Our findings highlight an important physiological process that takes place at the end of an infection, when, i)
the antigenic load is reduced, and ii)
memory T cells have developed and need to receive an inhibitory signal to cease proliferation and release of cytokines. Under such conditions, B cells bearing specific receptors for antigens are the natural choice for the immune system for capturing antigen at its lowest level and present it to the memory T cells for promoting a resting state. When the need arises to fight infection during challenge, the quiescent memory T cells get activated and exert their effector function. In all, our studies put forward a novel regulatory mechanism for CD4 memory T cells. Despite the general view that memory T cells are readily activated, our data reveal strict regulation on memory CD4+
T cells.
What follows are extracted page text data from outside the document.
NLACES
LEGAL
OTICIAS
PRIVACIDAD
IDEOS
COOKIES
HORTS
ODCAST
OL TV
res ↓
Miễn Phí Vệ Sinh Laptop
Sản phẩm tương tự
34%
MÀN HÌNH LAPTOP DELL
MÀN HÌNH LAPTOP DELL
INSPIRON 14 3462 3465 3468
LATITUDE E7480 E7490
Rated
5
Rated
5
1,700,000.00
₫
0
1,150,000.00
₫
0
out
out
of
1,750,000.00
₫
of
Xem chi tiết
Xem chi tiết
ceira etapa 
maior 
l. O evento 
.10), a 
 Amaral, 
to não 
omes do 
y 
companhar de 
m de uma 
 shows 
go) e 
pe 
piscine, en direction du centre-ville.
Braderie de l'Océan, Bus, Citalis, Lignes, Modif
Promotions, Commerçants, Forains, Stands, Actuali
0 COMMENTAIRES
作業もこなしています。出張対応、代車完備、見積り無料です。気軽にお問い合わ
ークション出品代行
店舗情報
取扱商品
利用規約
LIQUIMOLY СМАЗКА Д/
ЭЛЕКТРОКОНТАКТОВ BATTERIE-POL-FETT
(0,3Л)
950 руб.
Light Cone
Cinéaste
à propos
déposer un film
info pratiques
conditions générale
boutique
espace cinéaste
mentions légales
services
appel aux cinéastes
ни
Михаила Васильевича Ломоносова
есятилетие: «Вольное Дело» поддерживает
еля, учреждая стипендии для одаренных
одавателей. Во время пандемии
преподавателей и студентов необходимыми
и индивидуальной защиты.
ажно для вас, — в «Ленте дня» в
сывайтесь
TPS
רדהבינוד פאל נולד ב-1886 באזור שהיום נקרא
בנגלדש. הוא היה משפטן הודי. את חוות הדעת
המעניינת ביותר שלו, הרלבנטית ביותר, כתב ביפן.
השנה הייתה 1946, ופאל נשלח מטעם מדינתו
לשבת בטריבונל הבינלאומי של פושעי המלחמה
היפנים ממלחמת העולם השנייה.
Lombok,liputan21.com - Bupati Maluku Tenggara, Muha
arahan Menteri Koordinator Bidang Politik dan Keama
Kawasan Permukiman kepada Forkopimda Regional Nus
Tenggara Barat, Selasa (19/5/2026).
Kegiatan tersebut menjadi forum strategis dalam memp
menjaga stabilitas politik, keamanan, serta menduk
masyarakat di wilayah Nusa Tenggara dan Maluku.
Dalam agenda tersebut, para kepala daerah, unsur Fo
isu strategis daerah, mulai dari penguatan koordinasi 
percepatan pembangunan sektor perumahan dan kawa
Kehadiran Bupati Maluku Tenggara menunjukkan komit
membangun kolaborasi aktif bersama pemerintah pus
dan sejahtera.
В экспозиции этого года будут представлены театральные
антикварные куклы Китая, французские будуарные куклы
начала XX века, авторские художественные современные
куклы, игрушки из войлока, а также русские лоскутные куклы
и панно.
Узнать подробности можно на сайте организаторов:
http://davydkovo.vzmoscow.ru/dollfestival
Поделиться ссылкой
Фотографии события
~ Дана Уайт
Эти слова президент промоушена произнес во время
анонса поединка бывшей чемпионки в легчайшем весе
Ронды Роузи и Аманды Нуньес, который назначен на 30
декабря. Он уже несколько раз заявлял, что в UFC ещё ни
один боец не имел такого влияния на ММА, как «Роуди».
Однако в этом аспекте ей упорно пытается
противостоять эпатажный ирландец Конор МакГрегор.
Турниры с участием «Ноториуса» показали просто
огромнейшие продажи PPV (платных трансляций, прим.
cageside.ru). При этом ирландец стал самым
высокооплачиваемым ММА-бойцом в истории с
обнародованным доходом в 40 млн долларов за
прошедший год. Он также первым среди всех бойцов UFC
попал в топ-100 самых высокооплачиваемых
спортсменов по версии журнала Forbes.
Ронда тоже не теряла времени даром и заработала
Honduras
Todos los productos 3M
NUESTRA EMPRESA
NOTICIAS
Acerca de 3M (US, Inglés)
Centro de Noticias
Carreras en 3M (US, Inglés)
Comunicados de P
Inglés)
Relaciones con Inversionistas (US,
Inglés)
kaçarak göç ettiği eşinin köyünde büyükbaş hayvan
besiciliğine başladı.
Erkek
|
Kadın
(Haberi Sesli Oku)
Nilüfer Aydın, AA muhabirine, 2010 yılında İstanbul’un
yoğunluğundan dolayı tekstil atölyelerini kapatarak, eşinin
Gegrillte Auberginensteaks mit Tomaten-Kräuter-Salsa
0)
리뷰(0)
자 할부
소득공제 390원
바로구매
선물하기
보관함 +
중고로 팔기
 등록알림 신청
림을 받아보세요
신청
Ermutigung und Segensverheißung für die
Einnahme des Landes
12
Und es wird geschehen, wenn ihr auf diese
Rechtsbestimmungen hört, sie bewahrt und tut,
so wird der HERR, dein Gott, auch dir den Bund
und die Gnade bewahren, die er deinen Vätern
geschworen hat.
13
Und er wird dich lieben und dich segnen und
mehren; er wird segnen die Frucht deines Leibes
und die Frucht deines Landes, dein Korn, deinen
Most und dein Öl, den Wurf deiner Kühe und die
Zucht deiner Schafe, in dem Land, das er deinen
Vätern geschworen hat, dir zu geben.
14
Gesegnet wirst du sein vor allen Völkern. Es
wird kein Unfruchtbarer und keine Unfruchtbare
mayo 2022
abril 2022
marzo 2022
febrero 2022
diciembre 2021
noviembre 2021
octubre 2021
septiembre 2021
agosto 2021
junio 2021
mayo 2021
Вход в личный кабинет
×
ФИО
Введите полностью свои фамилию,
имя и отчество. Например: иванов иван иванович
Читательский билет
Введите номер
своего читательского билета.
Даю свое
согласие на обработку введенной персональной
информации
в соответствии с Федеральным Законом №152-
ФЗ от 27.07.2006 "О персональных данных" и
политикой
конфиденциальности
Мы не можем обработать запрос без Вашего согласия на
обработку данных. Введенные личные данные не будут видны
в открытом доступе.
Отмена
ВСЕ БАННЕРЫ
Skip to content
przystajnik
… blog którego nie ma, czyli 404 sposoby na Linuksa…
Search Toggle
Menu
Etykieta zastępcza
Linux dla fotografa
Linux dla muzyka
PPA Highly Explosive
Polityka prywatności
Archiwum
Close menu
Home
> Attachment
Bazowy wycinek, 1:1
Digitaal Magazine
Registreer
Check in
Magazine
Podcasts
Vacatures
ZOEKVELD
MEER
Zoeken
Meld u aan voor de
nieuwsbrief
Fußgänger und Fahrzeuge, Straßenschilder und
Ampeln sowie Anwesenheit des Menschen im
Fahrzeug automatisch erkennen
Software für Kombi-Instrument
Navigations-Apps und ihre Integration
First, lack of cell proliferation and reversibility by inflammatory cytokines fulfill the original definition of T cell clonal anergy64
. Anergized memory T cells maintain low metabolic activity and cell cycle progression, criteria that would preserve cellular energy and might be the key mechanism in long-term survival. However, the critical requirement of anergized memory T cells for inflammatory cytokines for reactivation is another control mechanism of responding to danger65
. Thus, memory T cells, while equipped to respond to antigens rapidly, also require second signals for the initiation of response, similar to naïve T cells. The need for an inflammation induced danger signal for the activation of memory T cells prevents them from self-reactivity.